• [DATA EXTRACT]:
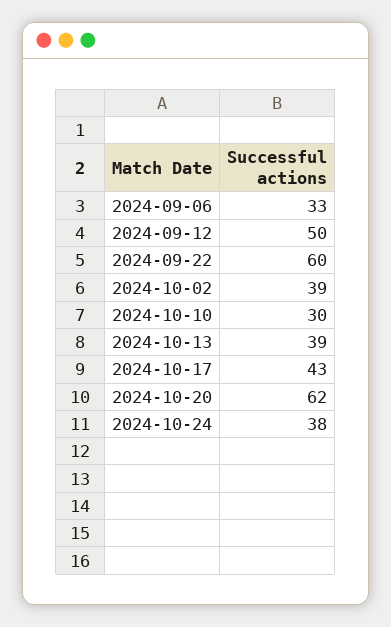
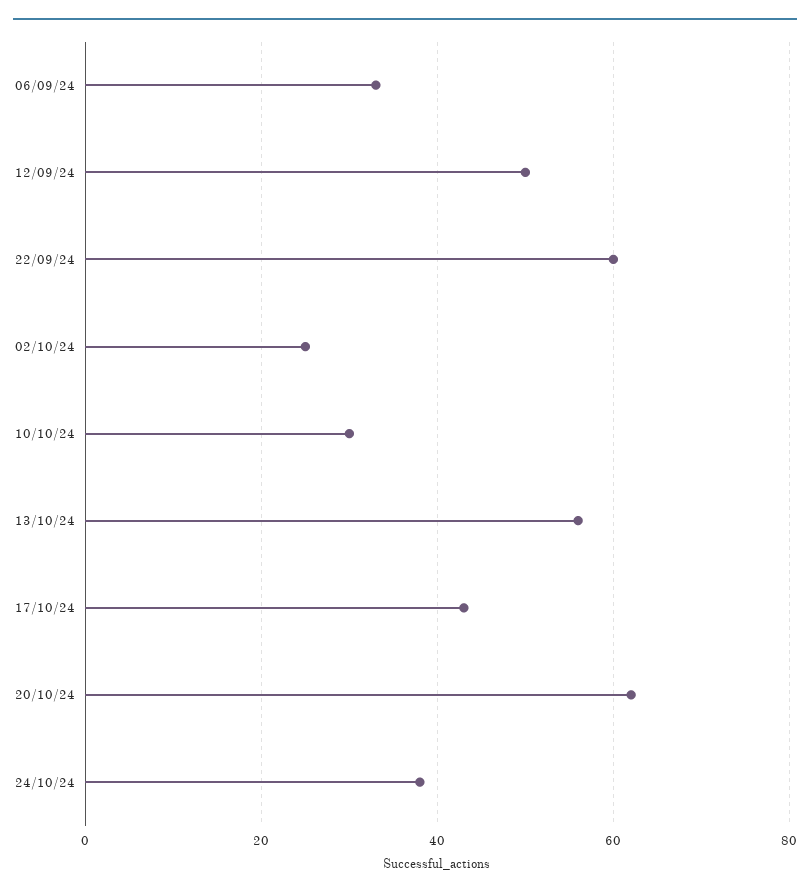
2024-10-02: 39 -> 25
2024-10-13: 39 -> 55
--
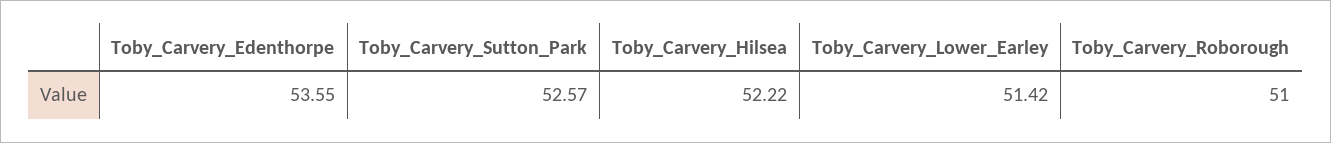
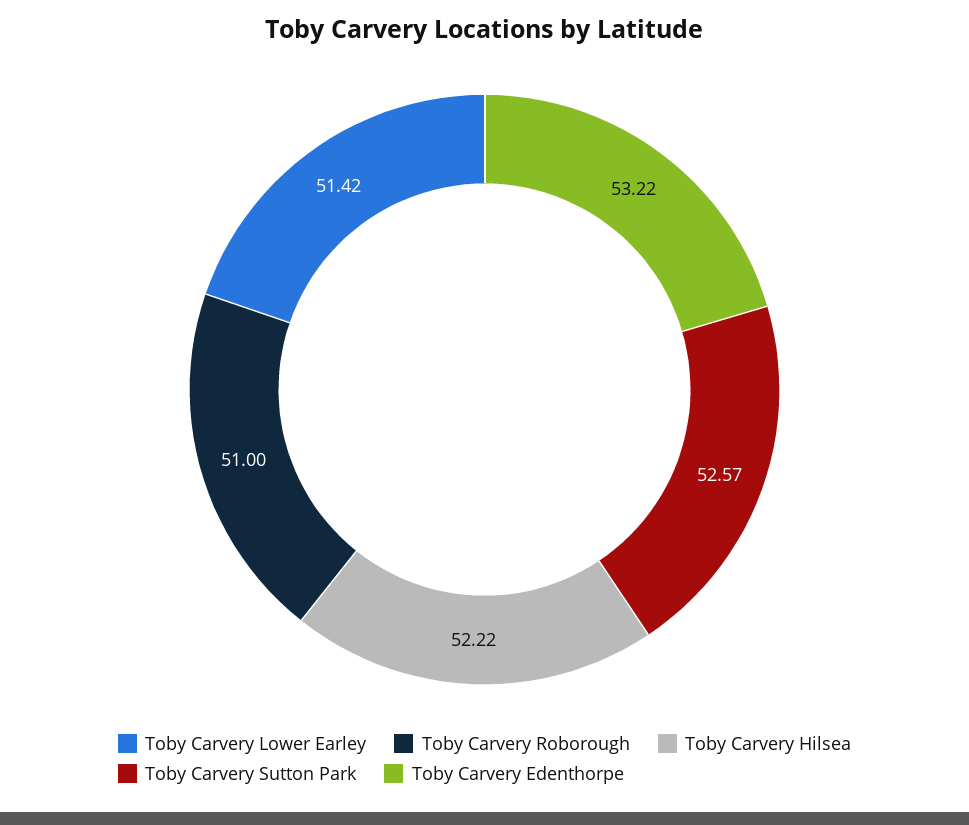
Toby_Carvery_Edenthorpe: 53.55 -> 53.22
--
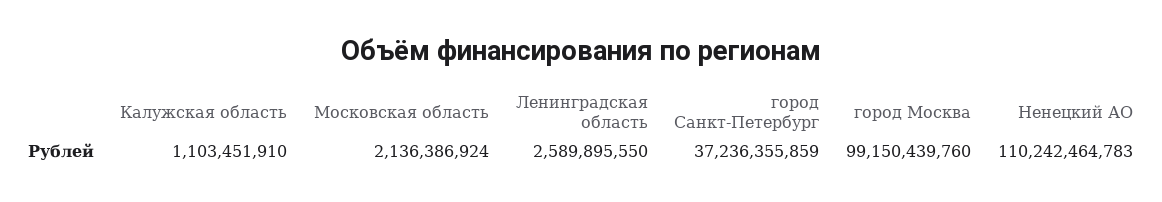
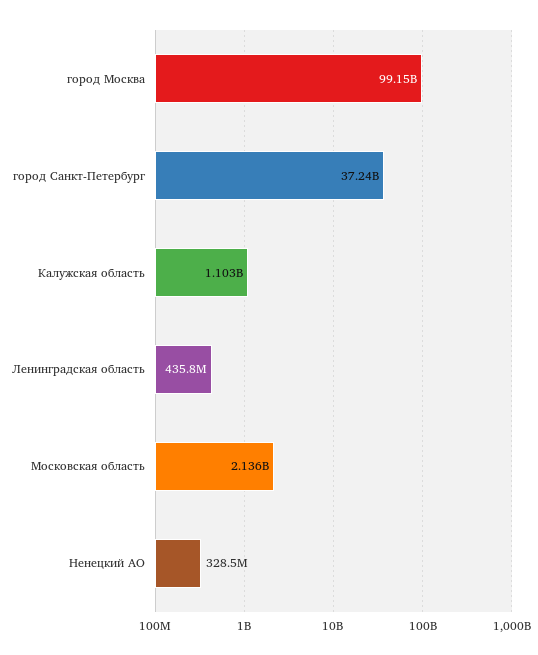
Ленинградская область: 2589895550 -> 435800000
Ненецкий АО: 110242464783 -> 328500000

• [AIM OF THE EXERCISE]: What you give back should be exactly the lines of the data above from the line with "Ленинградская область: 2589895550" through the line with "Ненецкий АО: 110242464783 -> 328500000", both of those included, and nothing more.

• [RESPONSE TO THE TASK]:
Ленинградская область: 2589895550 -> 435800000
Ненецкий АО: 110242464783 -> 328500000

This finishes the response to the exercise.